• PROVIDED DATA:

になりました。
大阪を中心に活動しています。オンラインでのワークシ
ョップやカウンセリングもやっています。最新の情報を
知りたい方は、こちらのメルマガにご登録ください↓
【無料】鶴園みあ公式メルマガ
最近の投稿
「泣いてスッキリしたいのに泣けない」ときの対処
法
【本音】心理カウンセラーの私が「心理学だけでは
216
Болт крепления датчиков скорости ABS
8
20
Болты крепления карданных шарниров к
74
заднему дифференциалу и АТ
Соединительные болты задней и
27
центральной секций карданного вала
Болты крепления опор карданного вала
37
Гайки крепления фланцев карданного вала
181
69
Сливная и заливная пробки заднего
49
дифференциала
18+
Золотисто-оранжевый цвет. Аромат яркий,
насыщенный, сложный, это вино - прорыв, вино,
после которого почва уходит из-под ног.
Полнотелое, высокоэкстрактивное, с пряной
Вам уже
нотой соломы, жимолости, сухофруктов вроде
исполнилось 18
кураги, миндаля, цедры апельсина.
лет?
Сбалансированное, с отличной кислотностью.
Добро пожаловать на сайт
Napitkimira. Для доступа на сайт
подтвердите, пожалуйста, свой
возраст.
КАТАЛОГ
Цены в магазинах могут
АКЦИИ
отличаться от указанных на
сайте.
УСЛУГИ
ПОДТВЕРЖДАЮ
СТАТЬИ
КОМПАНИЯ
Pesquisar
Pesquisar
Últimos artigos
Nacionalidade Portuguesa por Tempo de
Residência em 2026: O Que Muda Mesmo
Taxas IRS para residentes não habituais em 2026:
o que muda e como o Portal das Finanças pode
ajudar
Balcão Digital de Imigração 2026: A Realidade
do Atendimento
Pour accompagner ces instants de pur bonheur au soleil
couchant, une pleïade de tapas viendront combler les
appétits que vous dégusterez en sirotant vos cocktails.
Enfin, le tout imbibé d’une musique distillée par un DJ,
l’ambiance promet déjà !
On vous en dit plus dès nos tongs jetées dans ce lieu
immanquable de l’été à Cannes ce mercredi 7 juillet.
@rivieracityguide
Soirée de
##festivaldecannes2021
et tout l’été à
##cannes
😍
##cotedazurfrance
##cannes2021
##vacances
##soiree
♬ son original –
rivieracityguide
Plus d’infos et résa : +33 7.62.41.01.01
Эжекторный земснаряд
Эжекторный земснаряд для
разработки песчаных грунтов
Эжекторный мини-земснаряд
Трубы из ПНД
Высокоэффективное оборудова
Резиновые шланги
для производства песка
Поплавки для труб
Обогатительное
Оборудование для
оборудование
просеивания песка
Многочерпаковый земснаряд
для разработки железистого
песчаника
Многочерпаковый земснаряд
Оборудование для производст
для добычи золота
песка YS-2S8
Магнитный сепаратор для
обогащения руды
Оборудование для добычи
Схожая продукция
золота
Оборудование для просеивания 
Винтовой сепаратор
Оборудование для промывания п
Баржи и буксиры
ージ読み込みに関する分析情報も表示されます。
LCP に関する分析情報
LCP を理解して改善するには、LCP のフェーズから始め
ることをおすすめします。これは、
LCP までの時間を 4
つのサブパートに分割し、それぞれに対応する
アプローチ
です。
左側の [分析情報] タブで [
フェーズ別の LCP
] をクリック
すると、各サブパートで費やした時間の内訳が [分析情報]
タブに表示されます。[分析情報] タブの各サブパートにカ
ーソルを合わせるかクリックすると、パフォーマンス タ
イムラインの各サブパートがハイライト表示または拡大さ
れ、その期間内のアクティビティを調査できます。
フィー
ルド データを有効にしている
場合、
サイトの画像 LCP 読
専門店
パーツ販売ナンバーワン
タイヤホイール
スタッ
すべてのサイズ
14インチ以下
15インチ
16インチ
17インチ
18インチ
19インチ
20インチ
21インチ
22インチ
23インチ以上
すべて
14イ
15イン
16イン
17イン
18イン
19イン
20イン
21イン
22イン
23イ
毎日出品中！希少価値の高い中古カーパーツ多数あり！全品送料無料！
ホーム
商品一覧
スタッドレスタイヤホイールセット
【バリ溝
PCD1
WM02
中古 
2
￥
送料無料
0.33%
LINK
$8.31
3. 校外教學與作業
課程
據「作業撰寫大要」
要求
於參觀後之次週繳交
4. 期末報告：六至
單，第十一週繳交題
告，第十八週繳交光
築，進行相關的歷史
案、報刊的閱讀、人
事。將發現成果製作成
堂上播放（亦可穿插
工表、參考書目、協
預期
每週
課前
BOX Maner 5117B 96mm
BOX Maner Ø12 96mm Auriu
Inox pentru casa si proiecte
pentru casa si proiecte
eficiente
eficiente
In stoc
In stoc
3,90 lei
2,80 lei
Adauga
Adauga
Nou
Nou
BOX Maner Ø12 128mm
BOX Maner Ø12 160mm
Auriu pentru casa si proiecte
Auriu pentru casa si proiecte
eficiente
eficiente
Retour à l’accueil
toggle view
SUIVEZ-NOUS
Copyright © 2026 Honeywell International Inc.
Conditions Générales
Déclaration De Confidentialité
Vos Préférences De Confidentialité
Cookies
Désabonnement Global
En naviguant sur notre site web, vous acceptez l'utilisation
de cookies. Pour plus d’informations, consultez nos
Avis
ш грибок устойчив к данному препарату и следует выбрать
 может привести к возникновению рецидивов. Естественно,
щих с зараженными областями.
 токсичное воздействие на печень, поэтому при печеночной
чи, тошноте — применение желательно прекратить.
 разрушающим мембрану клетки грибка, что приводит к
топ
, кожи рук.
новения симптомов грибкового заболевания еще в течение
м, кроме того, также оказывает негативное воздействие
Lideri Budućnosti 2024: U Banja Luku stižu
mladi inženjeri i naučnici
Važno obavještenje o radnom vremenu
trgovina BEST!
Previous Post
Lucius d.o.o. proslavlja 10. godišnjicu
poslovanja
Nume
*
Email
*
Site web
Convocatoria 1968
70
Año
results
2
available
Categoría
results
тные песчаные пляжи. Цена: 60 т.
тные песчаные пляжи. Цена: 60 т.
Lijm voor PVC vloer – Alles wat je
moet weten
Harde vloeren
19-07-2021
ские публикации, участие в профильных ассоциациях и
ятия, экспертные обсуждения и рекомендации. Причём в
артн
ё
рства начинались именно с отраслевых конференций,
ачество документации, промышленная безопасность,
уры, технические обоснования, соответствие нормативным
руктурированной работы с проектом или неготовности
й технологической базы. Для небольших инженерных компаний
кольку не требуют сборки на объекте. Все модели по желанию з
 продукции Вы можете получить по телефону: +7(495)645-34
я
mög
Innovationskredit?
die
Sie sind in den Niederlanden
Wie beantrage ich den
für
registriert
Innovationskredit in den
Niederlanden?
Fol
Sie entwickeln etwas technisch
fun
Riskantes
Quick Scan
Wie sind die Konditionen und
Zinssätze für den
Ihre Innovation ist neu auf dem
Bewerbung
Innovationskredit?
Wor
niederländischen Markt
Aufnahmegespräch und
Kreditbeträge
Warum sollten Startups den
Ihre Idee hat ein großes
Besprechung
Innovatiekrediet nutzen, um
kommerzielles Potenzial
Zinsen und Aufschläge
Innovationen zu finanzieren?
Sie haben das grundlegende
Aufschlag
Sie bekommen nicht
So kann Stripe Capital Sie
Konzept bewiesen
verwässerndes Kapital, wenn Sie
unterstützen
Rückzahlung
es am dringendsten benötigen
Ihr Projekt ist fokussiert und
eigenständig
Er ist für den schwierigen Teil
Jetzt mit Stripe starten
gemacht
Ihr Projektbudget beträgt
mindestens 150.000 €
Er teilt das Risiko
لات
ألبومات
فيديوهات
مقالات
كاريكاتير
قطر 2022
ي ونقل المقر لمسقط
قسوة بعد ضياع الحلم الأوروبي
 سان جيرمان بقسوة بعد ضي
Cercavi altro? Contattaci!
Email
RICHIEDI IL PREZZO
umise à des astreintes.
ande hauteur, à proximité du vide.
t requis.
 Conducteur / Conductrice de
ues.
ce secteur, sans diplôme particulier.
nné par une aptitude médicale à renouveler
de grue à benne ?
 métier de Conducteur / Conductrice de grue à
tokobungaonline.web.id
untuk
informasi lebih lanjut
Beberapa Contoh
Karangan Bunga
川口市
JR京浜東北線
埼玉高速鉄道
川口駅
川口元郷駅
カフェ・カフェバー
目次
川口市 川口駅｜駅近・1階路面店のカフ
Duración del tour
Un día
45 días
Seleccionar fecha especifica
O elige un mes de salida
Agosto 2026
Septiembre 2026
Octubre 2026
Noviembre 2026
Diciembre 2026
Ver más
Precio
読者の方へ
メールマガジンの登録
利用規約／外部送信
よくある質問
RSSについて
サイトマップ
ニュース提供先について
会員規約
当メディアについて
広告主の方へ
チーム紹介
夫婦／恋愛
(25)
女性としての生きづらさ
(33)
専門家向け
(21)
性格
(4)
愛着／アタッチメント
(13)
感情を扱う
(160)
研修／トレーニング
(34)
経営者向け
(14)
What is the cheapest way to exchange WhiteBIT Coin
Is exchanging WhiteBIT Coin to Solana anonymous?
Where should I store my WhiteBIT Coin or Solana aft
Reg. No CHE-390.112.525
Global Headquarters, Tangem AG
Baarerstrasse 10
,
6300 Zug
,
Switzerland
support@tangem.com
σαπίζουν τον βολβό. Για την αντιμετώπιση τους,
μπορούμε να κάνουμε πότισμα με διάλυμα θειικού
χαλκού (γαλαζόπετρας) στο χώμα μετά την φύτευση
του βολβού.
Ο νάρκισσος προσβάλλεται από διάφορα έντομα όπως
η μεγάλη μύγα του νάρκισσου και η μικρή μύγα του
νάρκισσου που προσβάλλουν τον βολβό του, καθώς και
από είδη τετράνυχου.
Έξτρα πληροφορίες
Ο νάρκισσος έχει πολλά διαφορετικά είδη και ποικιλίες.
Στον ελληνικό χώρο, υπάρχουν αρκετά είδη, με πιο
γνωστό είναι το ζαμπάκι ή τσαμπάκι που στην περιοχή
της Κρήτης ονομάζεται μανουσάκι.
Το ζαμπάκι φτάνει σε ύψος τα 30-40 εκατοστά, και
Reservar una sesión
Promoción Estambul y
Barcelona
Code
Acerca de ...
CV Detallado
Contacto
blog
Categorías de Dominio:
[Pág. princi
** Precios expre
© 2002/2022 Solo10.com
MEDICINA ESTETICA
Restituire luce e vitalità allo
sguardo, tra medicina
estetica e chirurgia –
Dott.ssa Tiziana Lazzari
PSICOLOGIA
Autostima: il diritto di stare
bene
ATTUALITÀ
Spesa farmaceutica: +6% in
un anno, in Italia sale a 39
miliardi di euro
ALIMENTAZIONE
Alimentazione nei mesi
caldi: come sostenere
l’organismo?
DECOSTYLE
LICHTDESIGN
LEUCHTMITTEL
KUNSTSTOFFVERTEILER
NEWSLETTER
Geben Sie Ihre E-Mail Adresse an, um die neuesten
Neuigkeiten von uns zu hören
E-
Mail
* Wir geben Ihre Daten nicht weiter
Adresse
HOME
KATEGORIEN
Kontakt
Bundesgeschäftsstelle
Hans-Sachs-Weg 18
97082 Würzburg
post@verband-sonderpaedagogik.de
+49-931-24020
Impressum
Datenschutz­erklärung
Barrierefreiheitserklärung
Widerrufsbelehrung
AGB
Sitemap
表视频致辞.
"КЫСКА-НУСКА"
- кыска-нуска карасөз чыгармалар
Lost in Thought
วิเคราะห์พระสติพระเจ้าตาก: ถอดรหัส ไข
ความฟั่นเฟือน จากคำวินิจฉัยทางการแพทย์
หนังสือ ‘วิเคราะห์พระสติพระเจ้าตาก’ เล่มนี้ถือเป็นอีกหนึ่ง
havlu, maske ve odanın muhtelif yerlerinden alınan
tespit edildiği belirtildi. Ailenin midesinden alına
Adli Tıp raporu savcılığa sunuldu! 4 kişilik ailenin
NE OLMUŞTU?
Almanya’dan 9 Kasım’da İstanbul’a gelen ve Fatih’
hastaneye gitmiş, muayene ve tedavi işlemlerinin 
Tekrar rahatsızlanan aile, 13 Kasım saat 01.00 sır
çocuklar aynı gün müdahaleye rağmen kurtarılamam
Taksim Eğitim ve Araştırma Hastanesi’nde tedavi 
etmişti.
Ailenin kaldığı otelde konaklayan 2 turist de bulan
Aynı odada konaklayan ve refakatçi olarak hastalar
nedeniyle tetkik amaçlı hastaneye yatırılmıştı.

• AIM OF THE TASK:
Starting with the first line of the data and going on through the line with "Добро пожаловать на сайт", give those lines again with "Болты крепления" changed to "Винты крепления" everywhere and nothing else altered.

• RESULT:
になりました。
大阪を中心に活動しています。オンラインでのワークシ
ョップやカウンセリングもやっています。最新の情報を
知りたい方は、こちらのメルマガにご登録ください↓
【無料】鶴園みあ公式メルマガ
最近の投稿
「泣いてスッキリしたいのに泣けない」ときの対処
法
【本音】心理カウンセラーの私が「心理学だけでは
216
Болт крепления датчиков скорости ABS
8
20
Винты крепления карданных шарниров к
74
заднему дифференциалу и АТ
Соединительные болты задней и
27
центральной секций карданного вала
Винты крепления опор карданного вала
37
Гайки крепления фланцев карданного вала
181
69
Сливная и заливная пробки заднего
49
дифференциала
18+
Золотисто-оранжевый цвет. Аромат яркий,
насыщенный, сложный, это вино - прорыв, вино,
после которого почва уходит из-под ног.
Полнотелое, высокоэкстрактивное, с пряной
Вам уже
нотой соломы, жимолости, сухофруктов вроде
исполнилось 18
кураги, миндаля, цедры апельсина.
лет?
Сбалансированное, с отличной кислотностью.
Добро пожаловать на сайт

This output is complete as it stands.